(Set exercise) Rewrite the material from its first line up to and including the line with "order: Odonata", replacing each "common name" with "vernacular name" and leaving all else unchanged.

Extracted data entries

-=-=-

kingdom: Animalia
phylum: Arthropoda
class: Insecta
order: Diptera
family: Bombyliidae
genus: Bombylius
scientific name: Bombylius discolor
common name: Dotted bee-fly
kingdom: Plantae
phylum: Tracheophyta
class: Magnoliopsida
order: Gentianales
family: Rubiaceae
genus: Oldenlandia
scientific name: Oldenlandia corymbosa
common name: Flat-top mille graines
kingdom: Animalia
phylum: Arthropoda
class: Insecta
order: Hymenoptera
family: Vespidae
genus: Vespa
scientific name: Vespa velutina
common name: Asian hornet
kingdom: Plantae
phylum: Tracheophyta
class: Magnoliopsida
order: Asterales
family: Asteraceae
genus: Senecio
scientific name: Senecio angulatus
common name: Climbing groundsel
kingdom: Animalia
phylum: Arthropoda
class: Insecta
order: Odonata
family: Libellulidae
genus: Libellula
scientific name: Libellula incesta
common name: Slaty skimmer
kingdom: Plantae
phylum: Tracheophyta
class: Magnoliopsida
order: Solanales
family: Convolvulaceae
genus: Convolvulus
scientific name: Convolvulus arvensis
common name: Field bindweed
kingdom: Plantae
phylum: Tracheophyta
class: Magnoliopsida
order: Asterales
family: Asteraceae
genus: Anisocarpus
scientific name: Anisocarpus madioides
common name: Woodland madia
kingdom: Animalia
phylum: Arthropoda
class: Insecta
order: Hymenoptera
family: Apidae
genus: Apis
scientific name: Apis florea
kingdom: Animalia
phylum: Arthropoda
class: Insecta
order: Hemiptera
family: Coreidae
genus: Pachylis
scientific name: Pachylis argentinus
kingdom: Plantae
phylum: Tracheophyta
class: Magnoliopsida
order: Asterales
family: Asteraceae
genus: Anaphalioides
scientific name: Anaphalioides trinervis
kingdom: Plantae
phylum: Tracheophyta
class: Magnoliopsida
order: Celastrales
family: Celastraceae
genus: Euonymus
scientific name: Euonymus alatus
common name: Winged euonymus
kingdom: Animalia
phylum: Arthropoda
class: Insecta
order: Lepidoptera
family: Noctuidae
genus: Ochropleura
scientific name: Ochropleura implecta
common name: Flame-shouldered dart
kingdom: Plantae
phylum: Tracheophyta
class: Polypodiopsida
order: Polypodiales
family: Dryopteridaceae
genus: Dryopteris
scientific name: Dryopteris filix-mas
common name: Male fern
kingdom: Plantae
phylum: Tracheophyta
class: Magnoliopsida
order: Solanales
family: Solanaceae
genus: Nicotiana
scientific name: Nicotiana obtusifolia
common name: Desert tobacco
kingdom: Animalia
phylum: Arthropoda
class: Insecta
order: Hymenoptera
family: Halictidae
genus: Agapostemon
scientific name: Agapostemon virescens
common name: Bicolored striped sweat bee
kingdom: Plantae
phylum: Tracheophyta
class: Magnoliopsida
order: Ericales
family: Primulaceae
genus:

-=-=-

(Right answer)
kingdom: Animalia
phylum: Arthropoda
class: Insecta
order: Diptera
family: Bombyliidae
genus: Bombylius
scientific name: Bombylius discolor
vernacular name: Dotted bee-fly
kingdom: Plantae
phylum: Tracheophyta
class: Magnoliopsida
order: Gentianales
family: Rubiaceae
genus: Oldenlandia
scientific name: Oldenlandia corymbosa
vernacular name: Flat-top mille graines
kingdom: Animalia
phylum: Arthropoda
class: Insecta
order: Hymenoptera
family: Vespidae
genus: Vespa
scientific name: Vespa velutina
vernacular name: Asian hornet
kingdom: Plantae
phylum: Tracheophyta
class: Magnoliopsida
order: Asterales
family: Asteraceae
genus: Senecio
scientific name: Senecio angulatus
vernacular name: Climbing groundsel
kingdom: Animalia
phylum: Arthropoda
class: Insecta
order: Odonata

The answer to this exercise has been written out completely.